What to work on
Give back a single number: the count of lines in the data that contain the string "Communication".

Exercise input
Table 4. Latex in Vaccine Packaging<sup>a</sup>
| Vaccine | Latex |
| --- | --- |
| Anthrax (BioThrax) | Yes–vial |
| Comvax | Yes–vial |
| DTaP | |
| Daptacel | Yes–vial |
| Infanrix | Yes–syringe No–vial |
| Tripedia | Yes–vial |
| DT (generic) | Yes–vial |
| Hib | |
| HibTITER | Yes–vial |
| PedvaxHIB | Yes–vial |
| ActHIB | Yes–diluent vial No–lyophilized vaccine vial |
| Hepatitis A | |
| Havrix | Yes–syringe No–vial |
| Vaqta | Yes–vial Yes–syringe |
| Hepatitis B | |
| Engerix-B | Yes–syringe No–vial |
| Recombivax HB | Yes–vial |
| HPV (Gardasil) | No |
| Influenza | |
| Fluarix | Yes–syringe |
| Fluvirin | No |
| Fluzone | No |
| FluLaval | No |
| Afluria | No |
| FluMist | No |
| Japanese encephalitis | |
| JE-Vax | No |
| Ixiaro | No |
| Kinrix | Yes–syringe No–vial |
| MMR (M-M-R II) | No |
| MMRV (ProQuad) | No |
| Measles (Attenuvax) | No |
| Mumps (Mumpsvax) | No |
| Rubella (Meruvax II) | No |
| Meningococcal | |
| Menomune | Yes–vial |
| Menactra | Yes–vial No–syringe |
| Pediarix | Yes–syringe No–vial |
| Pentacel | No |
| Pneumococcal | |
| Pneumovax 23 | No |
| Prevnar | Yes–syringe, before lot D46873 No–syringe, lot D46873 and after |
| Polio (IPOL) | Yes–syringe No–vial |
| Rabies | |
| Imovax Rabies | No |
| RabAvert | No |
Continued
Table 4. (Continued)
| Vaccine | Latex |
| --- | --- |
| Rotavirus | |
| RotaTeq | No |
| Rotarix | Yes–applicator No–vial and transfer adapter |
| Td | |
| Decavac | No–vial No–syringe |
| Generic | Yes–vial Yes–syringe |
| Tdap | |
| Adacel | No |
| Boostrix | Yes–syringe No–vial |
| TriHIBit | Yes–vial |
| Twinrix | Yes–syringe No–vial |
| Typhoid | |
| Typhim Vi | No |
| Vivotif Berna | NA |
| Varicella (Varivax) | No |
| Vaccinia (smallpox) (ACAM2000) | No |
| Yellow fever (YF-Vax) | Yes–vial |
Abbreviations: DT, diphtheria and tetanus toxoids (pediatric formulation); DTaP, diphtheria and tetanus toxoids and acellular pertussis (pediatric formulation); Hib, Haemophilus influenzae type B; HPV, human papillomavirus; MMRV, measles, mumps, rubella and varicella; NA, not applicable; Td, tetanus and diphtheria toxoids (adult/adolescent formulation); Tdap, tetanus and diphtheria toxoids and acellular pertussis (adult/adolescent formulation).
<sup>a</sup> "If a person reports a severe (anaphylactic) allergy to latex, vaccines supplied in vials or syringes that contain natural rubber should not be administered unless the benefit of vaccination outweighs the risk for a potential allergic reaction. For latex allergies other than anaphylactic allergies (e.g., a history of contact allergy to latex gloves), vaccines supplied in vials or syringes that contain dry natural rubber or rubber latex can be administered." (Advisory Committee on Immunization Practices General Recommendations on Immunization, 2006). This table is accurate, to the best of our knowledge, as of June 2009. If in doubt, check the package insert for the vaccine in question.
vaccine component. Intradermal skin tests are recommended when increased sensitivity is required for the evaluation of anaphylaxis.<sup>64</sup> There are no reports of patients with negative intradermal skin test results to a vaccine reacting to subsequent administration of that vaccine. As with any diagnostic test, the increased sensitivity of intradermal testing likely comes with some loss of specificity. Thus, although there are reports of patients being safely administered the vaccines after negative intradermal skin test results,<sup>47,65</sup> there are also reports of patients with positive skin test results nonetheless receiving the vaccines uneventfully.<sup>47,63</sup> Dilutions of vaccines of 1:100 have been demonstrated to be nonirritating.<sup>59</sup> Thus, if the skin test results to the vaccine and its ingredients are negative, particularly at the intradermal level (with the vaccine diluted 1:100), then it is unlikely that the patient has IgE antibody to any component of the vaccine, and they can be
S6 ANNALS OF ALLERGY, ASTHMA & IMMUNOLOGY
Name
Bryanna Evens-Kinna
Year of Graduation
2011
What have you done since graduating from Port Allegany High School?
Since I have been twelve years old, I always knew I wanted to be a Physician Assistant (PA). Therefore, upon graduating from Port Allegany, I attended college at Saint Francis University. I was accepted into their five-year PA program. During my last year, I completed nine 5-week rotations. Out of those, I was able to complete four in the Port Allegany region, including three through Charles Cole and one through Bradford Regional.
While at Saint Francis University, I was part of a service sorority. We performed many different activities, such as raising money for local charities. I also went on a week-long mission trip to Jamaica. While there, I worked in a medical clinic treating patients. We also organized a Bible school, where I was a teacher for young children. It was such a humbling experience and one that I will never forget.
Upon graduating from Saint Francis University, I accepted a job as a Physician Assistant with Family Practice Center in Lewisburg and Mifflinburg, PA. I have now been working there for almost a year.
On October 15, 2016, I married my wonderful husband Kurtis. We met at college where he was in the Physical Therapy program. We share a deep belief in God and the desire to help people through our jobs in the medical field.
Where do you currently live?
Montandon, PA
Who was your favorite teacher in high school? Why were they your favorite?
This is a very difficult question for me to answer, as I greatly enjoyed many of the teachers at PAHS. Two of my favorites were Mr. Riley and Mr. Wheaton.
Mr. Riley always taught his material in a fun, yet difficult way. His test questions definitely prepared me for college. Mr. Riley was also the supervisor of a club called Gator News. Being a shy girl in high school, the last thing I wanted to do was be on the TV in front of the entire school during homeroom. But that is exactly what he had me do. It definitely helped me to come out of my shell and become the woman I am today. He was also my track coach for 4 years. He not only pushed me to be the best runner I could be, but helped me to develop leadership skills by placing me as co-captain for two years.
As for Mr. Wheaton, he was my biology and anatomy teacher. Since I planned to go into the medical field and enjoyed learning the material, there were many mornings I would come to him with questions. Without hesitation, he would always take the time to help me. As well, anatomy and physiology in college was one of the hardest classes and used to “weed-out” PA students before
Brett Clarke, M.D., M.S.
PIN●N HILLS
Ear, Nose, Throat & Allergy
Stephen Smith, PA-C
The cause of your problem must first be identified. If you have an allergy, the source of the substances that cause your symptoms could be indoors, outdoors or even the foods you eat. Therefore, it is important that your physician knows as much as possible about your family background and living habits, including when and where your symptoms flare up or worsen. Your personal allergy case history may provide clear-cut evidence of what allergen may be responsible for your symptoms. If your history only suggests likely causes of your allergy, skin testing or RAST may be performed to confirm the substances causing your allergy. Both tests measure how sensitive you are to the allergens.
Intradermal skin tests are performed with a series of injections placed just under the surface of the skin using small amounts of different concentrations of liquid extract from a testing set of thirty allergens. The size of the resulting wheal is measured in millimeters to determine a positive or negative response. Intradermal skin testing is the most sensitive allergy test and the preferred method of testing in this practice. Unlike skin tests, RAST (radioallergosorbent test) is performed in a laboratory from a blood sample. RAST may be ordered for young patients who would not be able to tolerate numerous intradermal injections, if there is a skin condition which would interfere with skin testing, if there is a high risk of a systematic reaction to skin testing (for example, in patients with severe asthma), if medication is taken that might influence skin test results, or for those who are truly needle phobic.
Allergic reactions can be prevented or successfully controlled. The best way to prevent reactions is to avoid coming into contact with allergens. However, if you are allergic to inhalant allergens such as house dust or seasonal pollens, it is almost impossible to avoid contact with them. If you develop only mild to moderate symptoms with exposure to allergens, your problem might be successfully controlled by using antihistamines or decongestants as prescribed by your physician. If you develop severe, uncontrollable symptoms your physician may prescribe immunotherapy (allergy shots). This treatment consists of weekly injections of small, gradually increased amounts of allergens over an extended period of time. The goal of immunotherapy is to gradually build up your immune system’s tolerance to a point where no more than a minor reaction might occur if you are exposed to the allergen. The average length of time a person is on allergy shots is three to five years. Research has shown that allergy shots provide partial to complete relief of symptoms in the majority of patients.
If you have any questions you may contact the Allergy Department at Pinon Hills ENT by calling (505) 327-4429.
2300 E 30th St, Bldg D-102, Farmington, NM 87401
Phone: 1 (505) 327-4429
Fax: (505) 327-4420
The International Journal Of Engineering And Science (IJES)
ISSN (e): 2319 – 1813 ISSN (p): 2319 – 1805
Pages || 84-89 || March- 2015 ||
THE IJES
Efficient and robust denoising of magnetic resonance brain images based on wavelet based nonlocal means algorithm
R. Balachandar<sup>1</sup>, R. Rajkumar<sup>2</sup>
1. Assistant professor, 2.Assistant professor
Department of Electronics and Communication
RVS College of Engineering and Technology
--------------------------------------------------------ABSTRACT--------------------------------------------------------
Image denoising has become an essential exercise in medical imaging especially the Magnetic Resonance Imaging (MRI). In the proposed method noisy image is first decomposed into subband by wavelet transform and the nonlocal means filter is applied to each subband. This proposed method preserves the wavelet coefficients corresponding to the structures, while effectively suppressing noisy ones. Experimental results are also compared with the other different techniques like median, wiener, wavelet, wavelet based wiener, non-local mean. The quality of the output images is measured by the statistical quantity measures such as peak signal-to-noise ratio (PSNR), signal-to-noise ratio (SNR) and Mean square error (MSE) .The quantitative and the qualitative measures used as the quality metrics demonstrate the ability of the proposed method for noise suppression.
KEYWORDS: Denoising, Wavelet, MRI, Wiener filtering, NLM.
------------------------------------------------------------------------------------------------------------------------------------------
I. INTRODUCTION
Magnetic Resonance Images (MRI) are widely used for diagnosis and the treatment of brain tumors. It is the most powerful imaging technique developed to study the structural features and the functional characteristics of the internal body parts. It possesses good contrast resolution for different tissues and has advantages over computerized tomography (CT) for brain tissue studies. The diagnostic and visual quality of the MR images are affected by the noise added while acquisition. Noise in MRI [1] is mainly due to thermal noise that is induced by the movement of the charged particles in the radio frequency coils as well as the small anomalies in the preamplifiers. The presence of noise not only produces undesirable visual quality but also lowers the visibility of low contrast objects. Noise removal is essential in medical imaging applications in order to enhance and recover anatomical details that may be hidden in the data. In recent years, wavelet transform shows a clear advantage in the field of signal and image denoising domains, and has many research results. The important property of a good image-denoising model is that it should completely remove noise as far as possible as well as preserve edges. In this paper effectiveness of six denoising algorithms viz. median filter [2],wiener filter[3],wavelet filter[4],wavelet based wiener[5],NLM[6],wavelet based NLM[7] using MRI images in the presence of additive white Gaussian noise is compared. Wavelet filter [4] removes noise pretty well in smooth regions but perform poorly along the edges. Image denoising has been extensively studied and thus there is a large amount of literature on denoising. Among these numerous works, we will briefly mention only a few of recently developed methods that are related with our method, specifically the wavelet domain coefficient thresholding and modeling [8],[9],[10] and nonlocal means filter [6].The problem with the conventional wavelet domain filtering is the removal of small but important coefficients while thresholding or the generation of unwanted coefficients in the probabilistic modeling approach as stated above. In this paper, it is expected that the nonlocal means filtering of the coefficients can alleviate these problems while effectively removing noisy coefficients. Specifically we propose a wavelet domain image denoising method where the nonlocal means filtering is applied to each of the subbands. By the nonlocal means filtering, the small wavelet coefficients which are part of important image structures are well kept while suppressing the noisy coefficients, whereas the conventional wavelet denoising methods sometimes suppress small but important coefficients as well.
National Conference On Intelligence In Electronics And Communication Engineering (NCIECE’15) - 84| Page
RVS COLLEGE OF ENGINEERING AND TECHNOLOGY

Task response
2